Why does a character in Java take twice as much space to store as a character in C?
Java is a modern language that came up around the early Unicode era (in the beginning of the 90s), so it supports Unicode by default as a first class citizen like many new contemporary languages (like Python, Visual Basic or JavaScript...), OSes (Windows, Symbian, BREW...) and frameworks/interfaces/specifications... (like Qt, NTFS, Joliet). By the time those were designed, Unicode was a fixed 16-bit charset encoded in UCS-2, so it made sense for them to use 16-bit values for the characters
In contrast C is an "ancient" language that was invented decades before Java, when Unicode was far from a thing. That's the age of 7-bit ASCII and 8-bit EBCDIC, thus C uses 8-bit char1 as that's enough for a char variable to contain all basic characters. When coming to the Unicode times, to refrain from breaking old code they decided to introduce a different character type to C90 which is wchar_t. Again this is the 90s when Unicode began its life. In any cases char must continue to have the old size because you still need to access individual bytes even if you use wider characters (Java has a separate byte type for this purpose)
Of course later the Unicode Consortium quickly realized that 16 bits are not enough and must fix it somehow. They widened the code-point range by changing UCS-2 to UTF-16 to avoid breaking old code that uses wide char and have Unicode as a 21-bit charset (actually up to U+10FFFF instead of U+1FFFFF because of UTF-16). Unfortunately it was too late and the old implementations that use 16-bit char got stuck
Later we saw the advent of UTF-8, which proved to be far superior to UTF-16 because it's independent of endianness, generally takes up less space, and most importantly it requires no changes in the standard C string functions. Most user functions that receive a char* will continue to work without special Unicode support
Unix systems are lucky because they migrate to Unicode later when UTF-8 was introduced, therefore continue to use 8-bit char. OTOH all modern Win32 APIs work on 16-bit wchar_t by default because Windows was also an early adopter of Unicode. As a result .NET framework and C# also go the same way by having char as a 16-bit type.

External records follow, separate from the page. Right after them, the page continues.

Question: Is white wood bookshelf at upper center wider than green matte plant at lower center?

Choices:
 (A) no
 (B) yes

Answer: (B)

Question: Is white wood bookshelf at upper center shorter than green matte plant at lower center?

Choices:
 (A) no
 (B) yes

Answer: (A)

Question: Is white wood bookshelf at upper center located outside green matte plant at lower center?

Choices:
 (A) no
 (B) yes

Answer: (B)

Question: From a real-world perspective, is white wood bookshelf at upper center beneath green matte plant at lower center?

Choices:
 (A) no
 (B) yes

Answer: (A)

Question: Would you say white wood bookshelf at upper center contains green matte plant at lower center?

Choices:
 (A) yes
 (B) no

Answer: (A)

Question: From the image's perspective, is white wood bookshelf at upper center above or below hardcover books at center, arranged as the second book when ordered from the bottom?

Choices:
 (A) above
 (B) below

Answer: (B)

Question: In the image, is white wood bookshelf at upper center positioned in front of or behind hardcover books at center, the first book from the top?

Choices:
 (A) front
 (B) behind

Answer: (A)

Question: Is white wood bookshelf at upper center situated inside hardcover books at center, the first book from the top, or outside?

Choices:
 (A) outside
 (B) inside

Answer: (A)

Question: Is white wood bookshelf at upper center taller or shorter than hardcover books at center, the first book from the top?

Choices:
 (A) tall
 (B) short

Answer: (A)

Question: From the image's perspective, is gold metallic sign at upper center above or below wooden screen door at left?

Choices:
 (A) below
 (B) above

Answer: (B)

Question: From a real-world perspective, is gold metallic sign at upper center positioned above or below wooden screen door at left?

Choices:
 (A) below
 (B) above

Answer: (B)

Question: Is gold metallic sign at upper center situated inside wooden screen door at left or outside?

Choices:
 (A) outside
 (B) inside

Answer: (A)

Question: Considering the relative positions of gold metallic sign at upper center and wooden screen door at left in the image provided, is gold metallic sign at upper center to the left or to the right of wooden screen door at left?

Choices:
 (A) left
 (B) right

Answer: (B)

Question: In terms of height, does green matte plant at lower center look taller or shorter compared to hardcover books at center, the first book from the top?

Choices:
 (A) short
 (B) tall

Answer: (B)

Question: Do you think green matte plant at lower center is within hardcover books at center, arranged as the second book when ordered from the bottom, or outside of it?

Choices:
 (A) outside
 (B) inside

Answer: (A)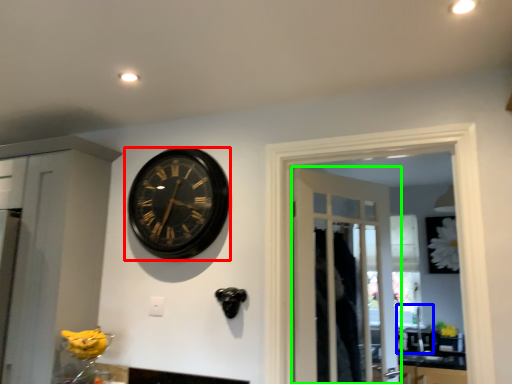
Question: Which is nearer to the wall clock (highlighted by a red box)? sink (highlighted by a blue box) or door (highlighted by a green box).

Choices:
 (A) sink
 (B) door

Answer: (B)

Talking about wchar_t, it was so unportable that both C and C++ standards needed to introduce the new character types char16_t and char32_t in their 2011 revisions
Both C and C++ introduced fixed-size character types
char16_tandchar32_tin the 2011 revisions of their respective standards to provide unambiguous representation of 16-bit and 32-bit Unicode transformation formats, leaving wchar_t implementation-definedhttps://en.wikipedia.org/wiki/Wide_character#Programming_specifics
That said, most implementations are working on improving the wide string situation. Java experimented with compressed string in Java 6 and introduced compact strings in Java 9. Python is moving to a more flexible internal representation compared to wchar_t* in Python before 3.3. Firefox and Chrome have separate internal 8-bit char representations for simple strings. There are also discussions on that for .NET framework. And more recently Windows is gradually introducing UTF-8 support for the old ANSI APIs
1 Strictly speaking char in C is only required to have at least 8 bits. See What platforms have something other than 8-bit char?